The undersigned hereby consents to:
(i) the use of the written disclosure derived from the report entitled "Technical Report and Preliminary Economic Assessment for the Las Chispas Property, Sonora, Mexico" effective May 15, 2019, as amended and dated July 19, 2019, and the report entitled "Technical Report and Mineral Resource Estimate for the Las Chispas Property, Sonora, Mexico" effective February 8, 2019 and dated March 14, 2019, in the Annual Information Form for the year ended December 31, 2019 ("AIF") of SilverCrest Metals Inc. (the "Company") being filed as an exhibit to the Company's Form 40-F Annual Report for the period ended December 31, 2019, and any amendments thereto (the "40-F"), being filed with the United States Securities and Exchange Commission; and
(ii) the use of our name in the AIF and the 40-F.

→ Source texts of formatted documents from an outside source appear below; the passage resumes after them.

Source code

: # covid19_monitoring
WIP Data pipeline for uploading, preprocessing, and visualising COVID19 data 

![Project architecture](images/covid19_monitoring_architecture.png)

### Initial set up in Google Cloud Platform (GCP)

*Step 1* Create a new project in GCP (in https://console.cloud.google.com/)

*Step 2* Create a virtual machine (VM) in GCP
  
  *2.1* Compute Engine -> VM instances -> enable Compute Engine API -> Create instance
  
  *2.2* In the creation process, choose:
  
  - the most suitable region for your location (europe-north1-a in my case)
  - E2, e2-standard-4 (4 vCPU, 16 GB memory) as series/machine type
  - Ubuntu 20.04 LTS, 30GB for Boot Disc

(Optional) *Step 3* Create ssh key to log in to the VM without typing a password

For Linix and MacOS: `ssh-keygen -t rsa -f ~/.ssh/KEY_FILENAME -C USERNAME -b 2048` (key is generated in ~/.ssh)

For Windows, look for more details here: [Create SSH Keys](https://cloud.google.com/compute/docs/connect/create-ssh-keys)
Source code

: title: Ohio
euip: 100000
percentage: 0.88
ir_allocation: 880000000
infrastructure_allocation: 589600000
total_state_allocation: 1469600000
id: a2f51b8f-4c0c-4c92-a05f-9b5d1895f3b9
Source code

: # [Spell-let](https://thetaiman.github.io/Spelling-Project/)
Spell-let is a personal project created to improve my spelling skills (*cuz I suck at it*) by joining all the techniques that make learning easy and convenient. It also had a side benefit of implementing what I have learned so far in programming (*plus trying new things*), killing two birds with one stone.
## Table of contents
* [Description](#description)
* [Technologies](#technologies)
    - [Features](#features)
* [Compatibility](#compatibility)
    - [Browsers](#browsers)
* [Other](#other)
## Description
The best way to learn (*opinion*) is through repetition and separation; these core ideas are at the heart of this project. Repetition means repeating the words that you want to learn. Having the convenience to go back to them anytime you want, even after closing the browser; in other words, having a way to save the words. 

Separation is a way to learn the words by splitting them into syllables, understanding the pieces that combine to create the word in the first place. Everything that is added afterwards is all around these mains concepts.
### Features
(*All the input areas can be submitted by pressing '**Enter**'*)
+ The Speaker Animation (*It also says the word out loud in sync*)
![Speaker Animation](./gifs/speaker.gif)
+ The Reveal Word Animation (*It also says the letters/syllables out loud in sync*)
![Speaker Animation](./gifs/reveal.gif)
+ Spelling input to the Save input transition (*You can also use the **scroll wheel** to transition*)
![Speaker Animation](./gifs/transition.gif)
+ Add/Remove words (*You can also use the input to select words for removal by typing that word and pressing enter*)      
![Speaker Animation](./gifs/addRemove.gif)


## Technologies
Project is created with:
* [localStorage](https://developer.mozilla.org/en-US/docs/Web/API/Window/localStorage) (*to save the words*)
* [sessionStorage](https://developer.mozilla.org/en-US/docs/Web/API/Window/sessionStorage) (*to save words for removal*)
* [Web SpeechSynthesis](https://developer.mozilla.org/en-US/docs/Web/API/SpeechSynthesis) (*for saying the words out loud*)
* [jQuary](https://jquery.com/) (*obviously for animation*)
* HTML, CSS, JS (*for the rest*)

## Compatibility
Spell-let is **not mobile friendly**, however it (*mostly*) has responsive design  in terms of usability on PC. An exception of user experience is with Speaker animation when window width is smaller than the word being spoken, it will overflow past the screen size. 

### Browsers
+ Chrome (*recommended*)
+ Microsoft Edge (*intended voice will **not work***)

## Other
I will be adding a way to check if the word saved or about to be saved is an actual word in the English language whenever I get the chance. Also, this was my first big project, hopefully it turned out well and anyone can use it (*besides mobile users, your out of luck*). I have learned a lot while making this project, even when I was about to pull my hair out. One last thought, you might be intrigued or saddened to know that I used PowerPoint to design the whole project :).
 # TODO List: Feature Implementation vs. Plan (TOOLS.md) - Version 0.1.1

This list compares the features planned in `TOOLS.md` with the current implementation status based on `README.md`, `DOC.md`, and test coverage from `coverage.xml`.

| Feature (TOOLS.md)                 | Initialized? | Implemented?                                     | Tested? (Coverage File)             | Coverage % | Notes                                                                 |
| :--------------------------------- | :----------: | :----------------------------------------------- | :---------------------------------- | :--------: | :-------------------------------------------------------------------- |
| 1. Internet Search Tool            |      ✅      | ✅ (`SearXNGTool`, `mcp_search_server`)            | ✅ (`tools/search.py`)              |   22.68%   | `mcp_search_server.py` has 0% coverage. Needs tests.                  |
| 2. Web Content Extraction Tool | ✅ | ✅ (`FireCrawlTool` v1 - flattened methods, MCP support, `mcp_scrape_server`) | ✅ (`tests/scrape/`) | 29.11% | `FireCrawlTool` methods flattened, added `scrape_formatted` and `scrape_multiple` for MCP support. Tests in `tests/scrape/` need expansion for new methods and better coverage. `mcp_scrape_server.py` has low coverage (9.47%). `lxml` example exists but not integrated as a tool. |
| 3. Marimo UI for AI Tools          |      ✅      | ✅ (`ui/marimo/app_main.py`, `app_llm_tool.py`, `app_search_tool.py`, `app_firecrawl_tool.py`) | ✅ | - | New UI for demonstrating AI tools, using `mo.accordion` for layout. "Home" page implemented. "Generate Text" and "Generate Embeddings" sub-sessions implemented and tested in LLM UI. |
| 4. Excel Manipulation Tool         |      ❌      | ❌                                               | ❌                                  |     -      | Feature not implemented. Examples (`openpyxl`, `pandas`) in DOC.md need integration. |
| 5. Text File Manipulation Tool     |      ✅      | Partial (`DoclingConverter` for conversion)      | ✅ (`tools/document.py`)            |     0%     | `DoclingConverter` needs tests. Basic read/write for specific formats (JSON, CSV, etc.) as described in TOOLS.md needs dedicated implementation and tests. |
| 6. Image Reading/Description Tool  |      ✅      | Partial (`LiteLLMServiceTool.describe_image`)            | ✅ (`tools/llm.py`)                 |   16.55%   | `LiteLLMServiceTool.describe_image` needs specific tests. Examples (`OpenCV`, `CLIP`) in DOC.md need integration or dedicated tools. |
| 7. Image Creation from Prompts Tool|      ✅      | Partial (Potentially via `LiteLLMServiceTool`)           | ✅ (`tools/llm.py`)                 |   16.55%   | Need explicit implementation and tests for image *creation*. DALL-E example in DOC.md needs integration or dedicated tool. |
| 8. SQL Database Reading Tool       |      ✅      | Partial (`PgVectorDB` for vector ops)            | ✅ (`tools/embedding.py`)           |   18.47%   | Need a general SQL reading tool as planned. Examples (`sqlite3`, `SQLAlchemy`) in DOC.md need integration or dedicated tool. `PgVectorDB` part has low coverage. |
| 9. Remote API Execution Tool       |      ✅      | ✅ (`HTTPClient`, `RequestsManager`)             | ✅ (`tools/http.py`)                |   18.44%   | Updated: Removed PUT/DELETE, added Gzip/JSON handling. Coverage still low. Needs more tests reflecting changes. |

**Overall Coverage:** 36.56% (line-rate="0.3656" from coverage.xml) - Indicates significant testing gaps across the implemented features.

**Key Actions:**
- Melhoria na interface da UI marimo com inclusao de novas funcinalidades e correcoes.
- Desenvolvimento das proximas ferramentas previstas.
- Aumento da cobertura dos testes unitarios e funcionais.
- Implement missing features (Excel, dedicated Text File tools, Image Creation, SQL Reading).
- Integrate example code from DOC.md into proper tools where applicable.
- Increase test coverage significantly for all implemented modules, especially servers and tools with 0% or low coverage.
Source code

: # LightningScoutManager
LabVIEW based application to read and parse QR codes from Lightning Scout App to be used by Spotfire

TETRA TECH CANADA INC. | |
/s/ P. James F. Barr | |
Name: P. James F. Barr Title: Senior Geologist |
Date: March 30, 2020
CONSENT OF N. ERIC FIER
The undersigned hereby consents to:
(i) the inclusion of the scientific and technical information relating to the mineral properties of SilverCrest Metals Inc. (the "Company") disclosed in the Company's Annual Information Form for the year ended December 31, 2019 (the "AIF") being filed as an exhibit to the Company's Form 40-F Annual Report for the period ended December 31, 2019, and any amendments thereto (the "40-F"), being filed with the United States Securities and Exchange Commission;
(ii) the inclusion of the scientific and technical information relating to the mineral properties of the Company disclosed in the Management Discussion and Analysis for the year ended December 31, 2019 (the "MD&A") of the Company being filed as an exhibit to the 40-F; and
(iii) the use of my name in the AIF, MD&A and the 40-F.
/s/ N. Eric Fier | |
Name: N. Eric Fier, CGP, P. Eng Title: Chief Executive Officer and Director, SilverCrest Metals Inc. |
Date: March 30, 2020
CONSENT OF JOHN HUANG
The undersigned hereby consents to:
(i) the use of the written disclosure derived from the report entitled "Technical Report and Mineral Resource Estimate for the Las Chispas Property, Sonora, Mexico" effective February 8, 2019 and dated March 14, 2019, in the Annual Information Form for the year ended December 31, 2019 ("AIF") of SilverCrest Metals Inc. (the "Company") being filed as an exhibit to the Company's Form 40-F Annual Report for the period ended December 31, 2019, and any amendments thereto (the "40-F"), being filed with the United States Securities and Exchange Commission; and
(ii) the use of my name in the AIF and the 40-F.